筒と風船
2000/3/28
最初にゴムの風船を大きくふくらませて、それに針などを突き刺しても風船が割れないというマジックがあります。即席で演じるものとしては、透明なビニールテープを風船に貼っておき、その部分に細い縫い針で刺しても破裂しないことを利用したものがよく知られています。これは雑誌や子供向きの入門書などでも紹介されていますから、一般の人でも知っている人がかなりの率でいます。これをもう少し本格的にしたものが、昔、テンヨーから「筒と風船」という名前で販売されていました。
現在はPL法の関係で、針を使うものは危ないということもあり、テンヨーでは数年前から製造中止になっているようです。
現象
直径が10センチ、高さが30センチくらいの金属製の筒があります。(上の写真) 観客に調べてもらっても構いません。
細長い風船を取り出し、筒の中に入れてふくらませます。風船は筒の上下からはみ出し、太さは筒いっぱいにふくらみます。
そこに長さが20センチ程度の火箸のような金属の針を、筒の真横あたりから突き刺します。針は筒の反対側から出てきます。火箸くらいある太い針ですし、風船もその場で膨らませますから事前にテープなどを貼っておくことはできません。針を2本、突き刺し、刺さった状態で筒の中を覗いてもらうと、風船を通して2本の針が中央でクロスしているのが見えます。それでも風船は割れません。
コメント
1960年代前半に購入したネタです。今から思えば現象の割にはたいそう大げさなネタです。当時で2,000円前後していたと思います。
これがマジックショップの店頭から消えたのは、PL法の関係ばかりでもなさそうです。最近は新しい素材のゴム風船が開発され、筒なしで、直接火箸のような太くて長い針を刺しても割れないものが販売されています。

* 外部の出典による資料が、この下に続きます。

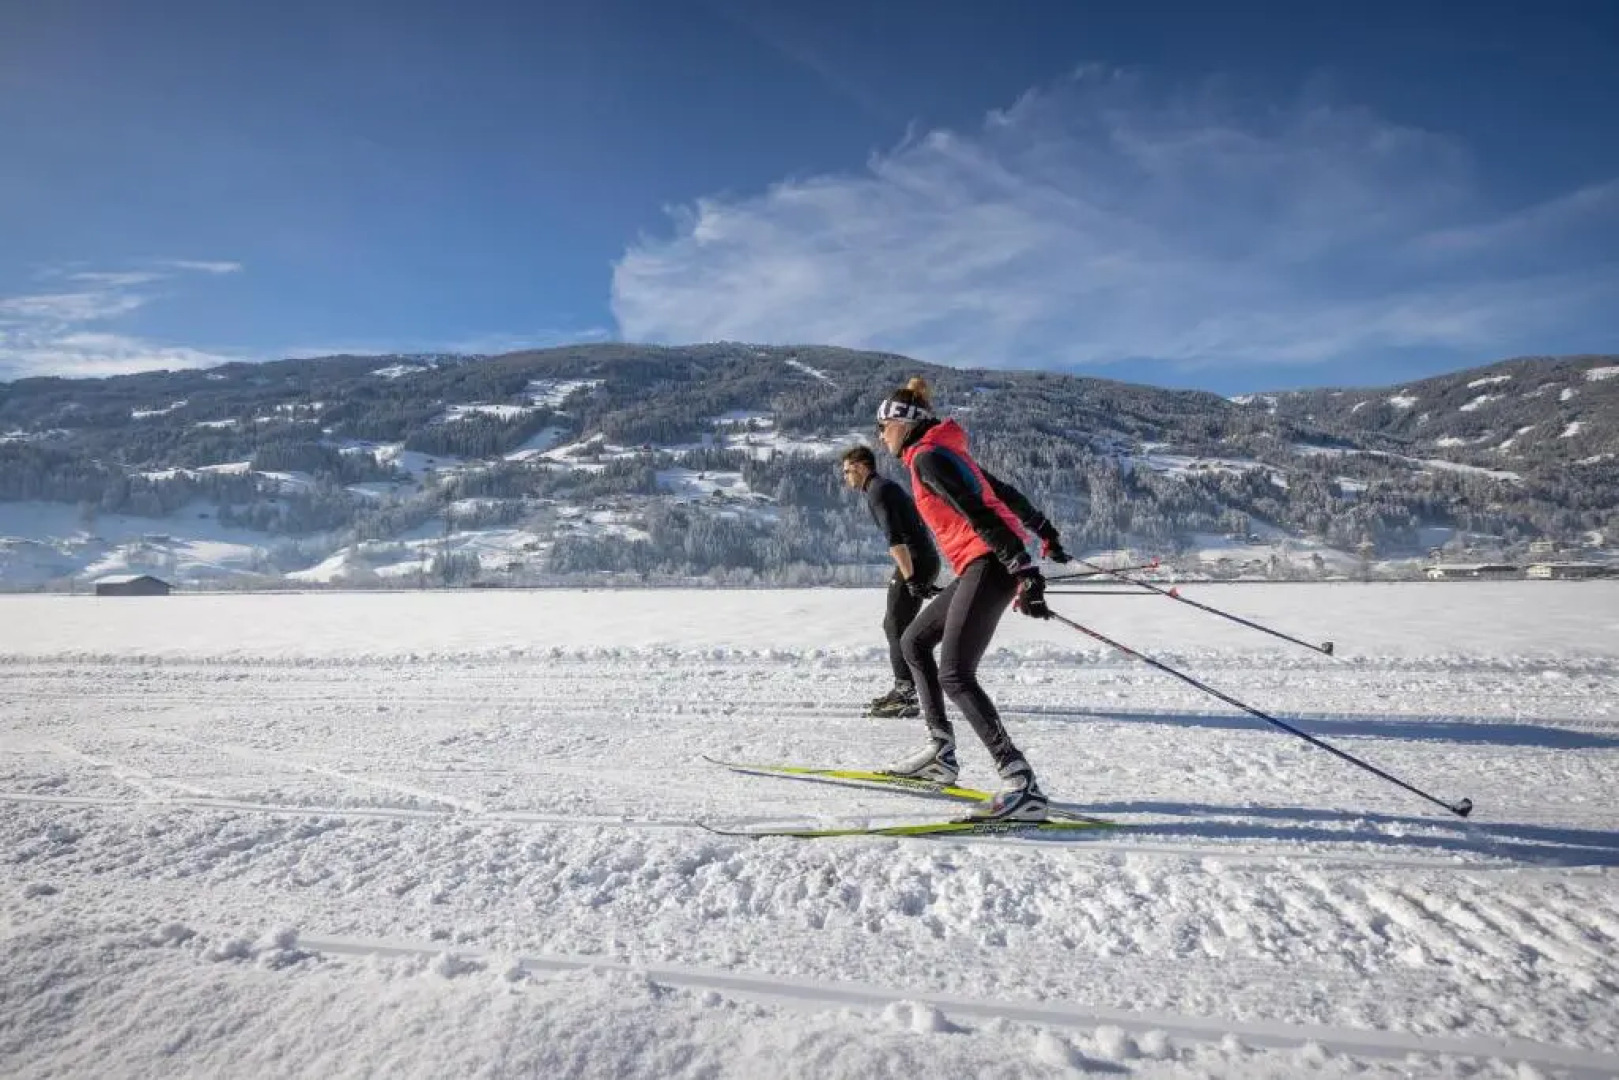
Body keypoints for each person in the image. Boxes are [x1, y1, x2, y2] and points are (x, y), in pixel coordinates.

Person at [873, 376, 1071, 821]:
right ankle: (940, 753)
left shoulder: (927, 459)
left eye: (881, 426)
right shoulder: (943, 453)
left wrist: (1023, 568)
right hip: (980, 564)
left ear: (902, 424)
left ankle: (1022, 784)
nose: (879, 436)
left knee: (956, 674)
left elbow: (978, 511)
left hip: (990, 563)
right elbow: (1000, 492)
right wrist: (1044, 532)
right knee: (913, 641)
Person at [840, 445, 942, 719]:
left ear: (861, 467)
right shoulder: (884, 488)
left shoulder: (878, 491)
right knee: (896, 625)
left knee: (896, 626)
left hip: (916, 561)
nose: (846, 478)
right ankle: (907, 689)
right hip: (923, 560)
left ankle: (905, 695)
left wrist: (911, 578)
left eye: (847, 471)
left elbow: (895, 539)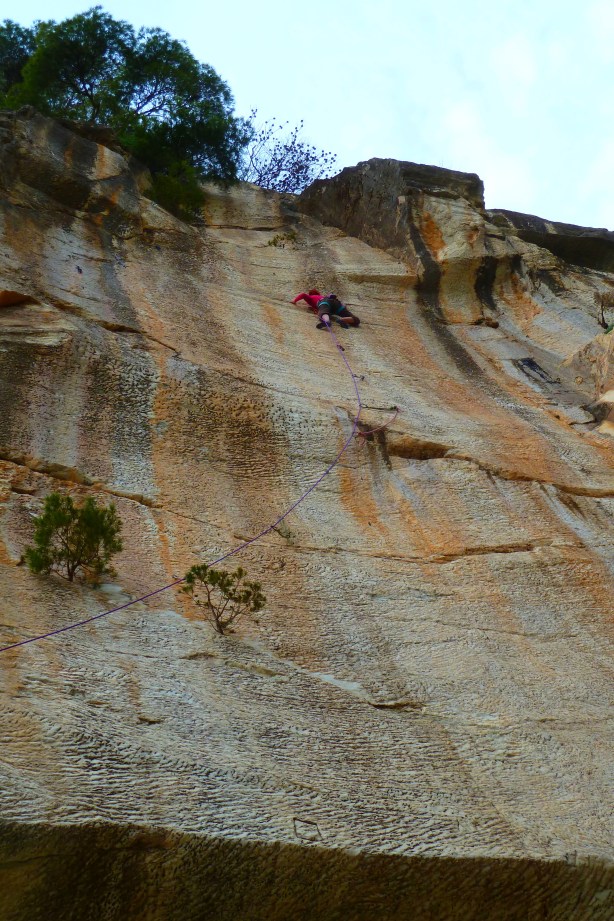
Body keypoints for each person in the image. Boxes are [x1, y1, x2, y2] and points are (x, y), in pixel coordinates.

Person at [291, 289, 360, 330]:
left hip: (325, 302)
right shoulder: (322, 296)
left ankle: (327, 321)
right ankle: (342, 320)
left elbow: (303, 295)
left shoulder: (311, 297)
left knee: (323, 312)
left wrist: (294, 300)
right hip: (337, 304)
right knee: (356, 320)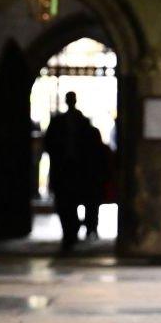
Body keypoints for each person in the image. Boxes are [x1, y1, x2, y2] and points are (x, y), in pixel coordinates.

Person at [43, 91, 97, 251]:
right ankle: (69, 231)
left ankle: (75, 229)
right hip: (63, 169)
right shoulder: (58, 122)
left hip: (78, 170)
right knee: (64, 203)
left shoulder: (83, 123)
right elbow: (49, 144)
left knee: (73, 201)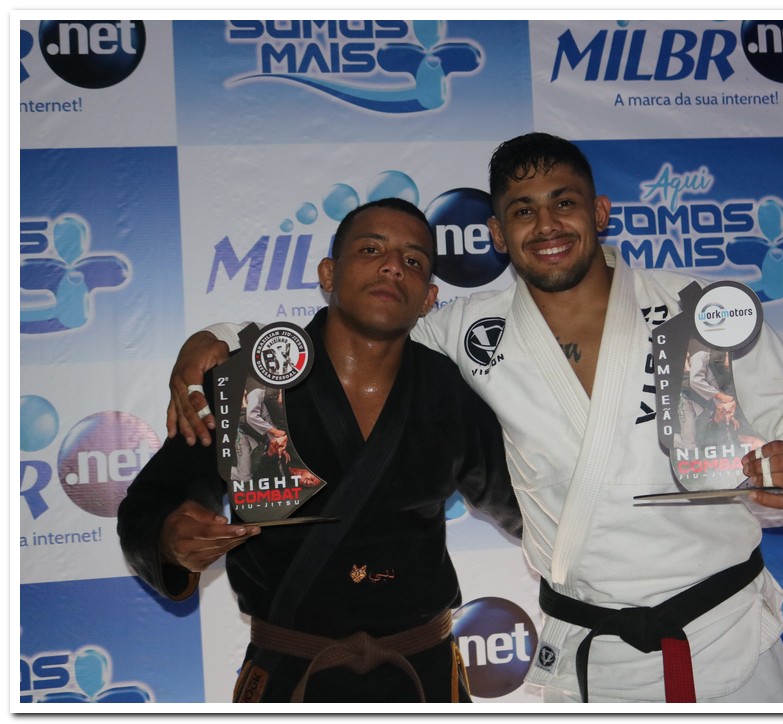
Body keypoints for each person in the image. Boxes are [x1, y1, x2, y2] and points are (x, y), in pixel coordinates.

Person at [165, 134, 783, 703]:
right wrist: (227, 337)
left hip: (723, 636)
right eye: (524, 211)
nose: (547, 225)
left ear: (600, 212)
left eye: (564, 202)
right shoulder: (466, 331)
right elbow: (353, 335)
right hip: (592, 656)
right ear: (498, 235)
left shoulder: (697, 307)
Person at [118, 198, 522, 704]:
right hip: (292, 676)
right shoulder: (250, 381)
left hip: (423, 677)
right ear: (328, 273)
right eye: (371, 249)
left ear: (428, 298)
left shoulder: (449, 390)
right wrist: (168, 536)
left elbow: (528, 507)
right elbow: (149, 502)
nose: (393, 266)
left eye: (413, 260)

また、つい最近、マジックショップ、ミスター・マジシャンから届いたカタログ(2000年3月)に載っていた「バルーン・バン・ボックス」(11,000円)も購入しました。左の写真に写っているものです。実際は、青い風船は箱の中に入っています。ちょっと変わった演出なので、これもついでに紹介しておきます。
縦横高さが30センチ程度の紙製の箱に、ほぼ箱いっぱいになるくらいの大きな風船を箱に入れます。箱の前後左右から、長さが40センチくらいの針を4,5本突き刺します。ステージのマジックで、箱の中に女性が入り、それに剣を突き刺してゆくイリュージョンがありますが、それの風船版です。
最初の数本はうまく針が刺さったのに、最後の1本を刺したとたん「バーン」という大きな音がして、箱の中の風船が割れてしまいます。マジシャンは慌てて別の風船をポケットから取り出してやり直そうとしますが、あいにく予備の風船はありません。仕方がないので針を抜き、箱を片づけようとすると、箱の中で風船が復活しています。 要するに風船の復活現象です。
今までの現象を知っていると、意外性はあると思います。おもしろいかどうかは何とも言えません。ただ、私は風船を使うマジックはどうにも好きになれません。破裂しそうで、恐ろしいのです。